[Source data]
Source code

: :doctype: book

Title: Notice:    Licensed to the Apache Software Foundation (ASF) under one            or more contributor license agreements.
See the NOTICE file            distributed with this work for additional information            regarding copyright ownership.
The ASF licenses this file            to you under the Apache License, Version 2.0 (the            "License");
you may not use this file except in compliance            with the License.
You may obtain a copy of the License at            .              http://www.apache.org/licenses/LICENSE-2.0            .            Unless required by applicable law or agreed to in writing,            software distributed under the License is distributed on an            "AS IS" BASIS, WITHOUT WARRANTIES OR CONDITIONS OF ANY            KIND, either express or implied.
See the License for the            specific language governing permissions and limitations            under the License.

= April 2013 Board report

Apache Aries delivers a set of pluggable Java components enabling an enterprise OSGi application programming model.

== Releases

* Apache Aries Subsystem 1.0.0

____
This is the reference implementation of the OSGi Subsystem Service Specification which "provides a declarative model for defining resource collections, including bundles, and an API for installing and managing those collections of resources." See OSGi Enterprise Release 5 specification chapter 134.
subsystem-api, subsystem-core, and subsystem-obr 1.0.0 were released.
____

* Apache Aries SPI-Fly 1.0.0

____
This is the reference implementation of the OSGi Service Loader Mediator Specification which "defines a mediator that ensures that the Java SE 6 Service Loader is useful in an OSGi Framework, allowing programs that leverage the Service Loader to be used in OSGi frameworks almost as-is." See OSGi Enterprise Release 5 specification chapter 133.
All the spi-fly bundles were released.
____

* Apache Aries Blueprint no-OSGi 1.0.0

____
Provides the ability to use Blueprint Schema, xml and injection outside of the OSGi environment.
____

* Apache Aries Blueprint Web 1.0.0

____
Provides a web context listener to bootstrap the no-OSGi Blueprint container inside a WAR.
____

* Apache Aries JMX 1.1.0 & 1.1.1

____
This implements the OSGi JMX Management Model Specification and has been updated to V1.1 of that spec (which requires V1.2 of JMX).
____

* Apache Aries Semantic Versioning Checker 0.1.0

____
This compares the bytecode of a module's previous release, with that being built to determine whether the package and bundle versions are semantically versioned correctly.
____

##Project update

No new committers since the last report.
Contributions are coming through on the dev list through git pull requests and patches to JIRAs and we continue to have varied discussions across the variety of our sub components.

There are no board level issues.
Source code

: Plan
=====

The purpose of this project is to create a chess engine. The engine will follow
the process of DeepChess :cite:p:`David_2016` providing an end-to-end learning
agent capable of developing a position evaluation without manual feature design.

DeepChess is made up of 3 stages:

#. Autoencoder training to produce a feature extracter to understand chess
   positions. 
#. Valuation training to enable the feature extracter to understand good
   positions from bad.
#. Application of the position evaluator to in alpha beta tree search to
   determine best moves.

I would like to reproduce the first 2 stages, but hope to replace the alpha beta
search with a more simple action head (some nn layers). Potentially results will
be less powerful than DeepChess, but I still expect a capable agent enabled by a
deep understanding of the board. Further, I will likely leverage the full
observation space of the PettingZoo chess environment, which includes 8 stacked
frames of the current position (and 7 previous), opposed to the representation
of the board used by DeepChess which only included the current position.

Required action
Having read the entries above, restate them all word for word.

Exercise response
Source code

: :doctype: book

Title: Notice:    Licensed to the Apache Software Foundation (ASF) under one            or more contributor license agreements.
See the NOTICE file            distributed with this work for additional information            regarding copyright ownership.
The ASF licenses this file            to you under the Apache License, Version 2.0 (the            "License");
you may not use this file except in compliance            with the License.
You may obtain a copy of the License at            .              http://www.apache.org/licenses/LICENSE-2.0            .            Unless required by applicable law or agreed to in writing,            software distributed under the License is distributed on an            "AS IS" BASIS, WITHOUT WARRANTIES OR CONDITIONS OF ANY            KIND, either express or implied.
See the License for the            specific language governing permissions and limitations            under the License.

= April 2013 Board report

Apache Aries delivers a set of pluggable Java components enabling an enterprise OSGi application programming model.

== Releases

* Apache Aries Subsystem 1.0.0

____
This is the reference implementation of the OSGi Subsystem Service Specification which "provides a declarative model for defining resource collections, including bundles, and an API for installing and managing those collections of resources." See OSGi Enterprise Release 5 specification chapter 134.
subsystem-api, subsystem-core, and subsystem-obr 1.0.0 were released.
____

* Apache Aries SPI-Fly 1.0.0

____
This is the reference implementation of the OSGi Service Loader Mediator Specification which "defines a mediator that ensures that the Java SE 6 Service Loader is useful in an OSGi Framework, allowing programs that leverage the Service Loader to be used in OSGi frameworks almost as-is." See OSGi Enterprise Release 5 specification chapter 133.
All the spi-fly bundles were released.
____

* Apache Aries Blueprint no-OSGi 1.0.0

____
Provides the ability to use Blueprint Schema, xml and injection outside of the OSGi environment.
____

* Apache Aries Blueprint Web 1.0.0

____
Provides a web context listener to bootstrap the no-OSGi Blueprint container inside a WAR.
____

* Apache Aries JMX 1.1.0 & 1.1.1

____
This implements the OSGi JMX Management Model Specification and has been updated to V1.1 of that spec (which requires V1.2 of JMX).
____

* Apache Aries Semantic Versioning Checker 0.1.0

____
This compares the bytecode of a module's previous release, with that being built to determine whether the package and bundle versions are semantically versioned correctly.
____

##Project update

No new committers since the last report.
Contributions are coming through on the dev list through git pull requests and patches to JIRAs and we continue to have varied discussions across the variety of our sub components.

There are no board level issues.
Source code

: Plan
=====

The purpose of this project is to create a chess engine. The engine will follow
the process of DeepChess :cite:p:`David_2016` providing an end-to-end learning
agent capable of developing a position evaluation without manual feature design.

DeepChess is made up of 3 stages:

#. Autoencoder training to produce a feature extracter to understand chess
   positions. 
#. Valuation training to enable the feature extracter to understand good
   positions from bad.
#. Application of the position evaluator to in alpha beta tree search to
   determine best moves.

I would like to reproduce the first 2 stages, but hope to replace the alpha beta
search with a more simple action head (some nn layers). Potentially results will
be less powerful than DeepChess, but I still expect a capable agent enabled by a
deep understanding of the board. Further, I will likely leverage the full
observation space of the PettingZoo chess environment, which includes 8 stacked
frames of the current position (and 7 previous), opposed to the representation
of the board used by DeepChess which only included the current position.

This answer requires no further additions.